A mixture of 7.8 g (0.081 mol) of aldehyde (4), 7.9 g (0.081 mol) of anhydrous potassium acetate and 40 ml (0.42 mol) of acetic anhydride is heated at 120 ° C for 2 hours. Then add 100 ml of water and the solution is boiled for 1 hour, evaporated, pumped under reduced pressure until the odor of acetic acid disappears. The resulting precipitate was dissolved in 15 ml of water and 7.15 ml (8.4 g) of 35% HCl, the solution was cooled to 0 ° C. The precipitated crystals of trans-urocanoic acid are filtered off, washed with cold water. To further isolate trans-urocanoic acid, the mother liquor is evaporated, the residue is diluted with 15 ml of a solution of 20% aqueous NH ₃ in EtOH (1: 7), the insoluble precipitate of inorganic salts is filtered off and washed with a solution of 20% aqueous NH ₃ in EtOH (1 : 7). The mother liquor is evaporated, water is added and re-evaporated, pumped under reduced pressure until the smell of ammonia disappears. The remaining trans-urocanoic acid precipitate is recrystallized from water. trans-Urocanic acid after the first and second crystallization is combined. Further purification is carried out by repeated crystallization from water. The obtained trans-uric acid (1) is pumped out under reduced pressure for 3 hours at a temperature of 90-100 ° C. Yield 7.62 g (68%).
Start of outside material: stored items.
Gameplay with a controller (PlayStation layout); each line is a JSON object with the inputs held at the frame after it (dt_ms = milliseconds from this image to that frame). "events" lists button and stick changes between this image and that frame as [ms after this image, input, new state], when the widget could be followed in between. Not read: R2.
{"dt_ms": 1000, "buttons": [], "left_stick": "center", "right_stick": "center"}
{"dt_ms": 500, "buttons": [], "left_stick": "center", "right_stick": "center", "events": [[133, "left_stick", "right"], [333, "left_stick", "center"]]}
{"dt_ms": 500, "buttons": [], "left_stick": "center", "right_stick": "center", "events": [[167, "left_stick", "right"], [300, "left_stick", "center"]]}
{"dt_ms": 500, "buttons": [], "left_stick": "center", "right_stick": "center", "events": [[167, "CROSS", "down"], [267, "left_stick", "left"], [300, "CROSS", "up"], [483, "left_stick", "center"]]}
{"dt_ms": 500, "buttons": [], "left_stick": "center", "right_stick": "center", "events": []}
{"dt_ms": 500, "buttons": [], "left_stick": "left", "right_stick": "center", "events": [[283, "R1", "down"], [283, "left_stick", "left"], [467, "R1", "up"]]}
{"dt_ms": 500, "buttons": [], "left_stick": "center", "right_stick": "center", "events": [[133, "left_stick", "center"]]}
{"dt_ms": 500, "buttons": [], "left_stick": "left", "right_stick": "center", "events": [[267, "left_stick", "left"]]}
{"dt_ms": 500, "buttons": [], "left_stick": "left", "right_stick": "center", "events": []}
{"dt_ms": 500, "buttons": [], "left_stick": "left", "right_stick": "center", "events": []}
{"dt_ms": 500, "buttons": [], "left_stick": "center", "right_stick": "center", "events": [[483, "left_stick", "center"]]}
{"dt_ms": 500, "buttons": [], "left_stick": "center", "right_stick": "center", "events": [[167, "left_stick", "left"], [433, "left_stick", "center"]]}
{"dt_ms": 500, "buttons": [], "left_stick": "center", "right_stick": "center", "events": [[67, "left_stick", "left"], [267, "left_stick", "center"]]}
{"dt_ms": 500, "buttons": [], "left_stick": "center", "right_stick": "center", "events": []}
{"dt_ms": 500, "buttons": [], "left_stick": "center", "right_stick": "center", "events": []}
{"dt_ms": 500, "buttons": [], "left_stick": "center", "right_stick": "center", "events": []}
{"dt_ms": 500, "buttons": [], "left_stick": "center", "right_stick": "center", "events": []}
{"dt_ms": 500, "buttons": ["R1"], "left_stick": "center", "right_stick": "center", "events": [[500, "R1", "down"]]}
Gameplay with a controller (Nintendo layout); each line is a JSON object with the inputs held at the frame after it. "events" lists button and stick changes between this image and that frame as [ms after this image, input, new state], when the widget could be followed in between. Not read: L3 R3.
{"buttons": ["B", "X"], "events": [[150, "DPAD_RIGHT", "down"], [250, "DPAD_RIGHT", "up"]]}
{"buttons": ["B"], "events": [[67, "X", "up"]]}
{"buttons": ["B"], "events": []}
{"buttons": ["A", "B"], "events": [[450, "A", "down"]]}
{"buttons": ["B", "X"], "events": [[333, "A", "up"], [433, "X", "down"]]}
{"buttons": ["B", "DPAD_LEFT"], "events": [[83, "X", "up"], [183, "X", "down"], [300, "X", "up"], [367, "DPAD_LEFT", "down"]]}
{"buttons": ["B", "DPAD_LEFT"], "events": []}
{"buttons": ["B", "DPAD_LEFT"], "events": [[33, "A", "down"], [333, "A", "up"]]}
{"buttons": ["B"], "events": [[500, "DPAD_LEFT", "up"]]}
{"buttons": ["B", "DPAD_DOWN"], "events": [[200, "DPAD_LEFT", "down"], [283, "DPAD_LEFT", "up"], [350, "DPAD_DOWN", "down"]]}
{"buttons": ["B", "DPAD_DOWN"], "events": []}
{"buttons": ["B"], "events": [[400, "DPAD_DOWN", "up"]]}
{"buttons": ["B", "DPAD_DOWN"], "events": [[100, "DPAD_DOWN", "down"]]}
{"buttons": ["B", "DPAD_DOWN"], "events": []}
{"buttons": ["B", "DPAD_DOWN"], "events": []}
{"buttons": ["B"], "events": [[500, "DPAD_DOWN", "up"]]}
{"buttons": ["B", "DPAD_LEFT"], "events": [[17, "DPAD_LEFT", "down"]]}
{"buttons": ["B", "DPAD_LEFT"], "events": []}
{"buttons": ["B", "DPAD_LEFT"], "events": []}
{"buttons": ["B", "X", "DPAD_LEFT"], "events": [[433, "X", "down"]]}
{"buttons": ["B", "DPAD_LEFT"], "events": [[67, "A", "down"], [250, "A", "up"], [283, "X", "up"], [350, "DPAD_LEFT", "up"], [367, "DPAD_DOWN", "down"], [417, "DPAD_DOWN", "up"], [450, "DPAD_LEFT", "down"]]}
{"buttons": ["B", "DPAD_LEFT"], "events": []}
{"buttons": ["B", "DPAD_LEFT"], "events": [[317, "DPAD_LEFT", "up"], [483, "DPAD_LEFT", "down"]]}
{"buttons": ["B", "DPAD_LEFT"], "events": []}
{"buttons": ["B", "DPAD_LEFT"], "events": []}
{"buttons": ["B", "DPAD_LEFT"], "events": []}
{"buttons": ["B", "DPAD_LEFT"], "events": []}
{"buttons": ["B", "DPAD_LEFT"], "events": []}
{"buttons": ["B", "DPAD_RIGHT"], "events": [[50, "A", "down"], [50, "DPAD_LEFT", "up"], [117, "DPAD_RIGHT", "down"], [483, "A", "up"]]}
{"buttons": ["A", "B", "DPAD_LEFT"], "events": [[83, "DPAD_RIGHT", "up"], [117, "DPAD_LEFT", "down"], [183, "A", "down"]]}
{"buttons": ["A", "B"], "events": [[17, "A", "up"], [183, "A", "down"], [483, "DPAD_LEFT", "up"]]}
R _f 0.30 (EtOH). T. pl. 210-212 ° C, decomp. IR spectrum (ν, cm ^-1 ): 3311, 3143, 2940, 2609, 1653, 1456, 1340, 1114, 974. ¹ H NMR spectrum (D ₂ O, δ, ppm): 6.50 d (1H , J 16.14 Hz, С ² Н), 7.46 d (1Н, J 16.14 Hz, С ³ Н), 7.71 s (1Н, С ² Н), 8.74 s (1Н, С ⁵ Н). Mass spectrum: m / z 139 [MH] ⁺ . Found (%): C 52.08; H 4.42; N 20.16. C ₆ H ₆ N ₂ O ₂ . Calculated (%): C 52.17; H 4.38; N, 20.28.

Claims (1)

A method of producing trans-urocanoic acid, characterized in that D-glucose is treated with aqueous ammonia and formalin in a molar ratio of D-glucose: aqueous ammonia: formalin equal to 1: 24: 2.7, in water in the presence of basic copper carbonate at a temperature of 85 -90 ° C for 3 h with the formation of (1S, 2S, 3S) -1- (1H-imidazol-4-yl) -butane-1,2,3,4-tetraol, isolated in the form of hydrochloride, which is periodically cleaved in water at room temperature it is converted to 1H-imidazole-4-carbaldehyde, the condensation of which in acetic anhydride in the presence of anhydrous acetate potassium at a temperature of 120 ° C for 2 hours leads to the formation of trans-urokanovoy acid followed by isolation from its reaction mass.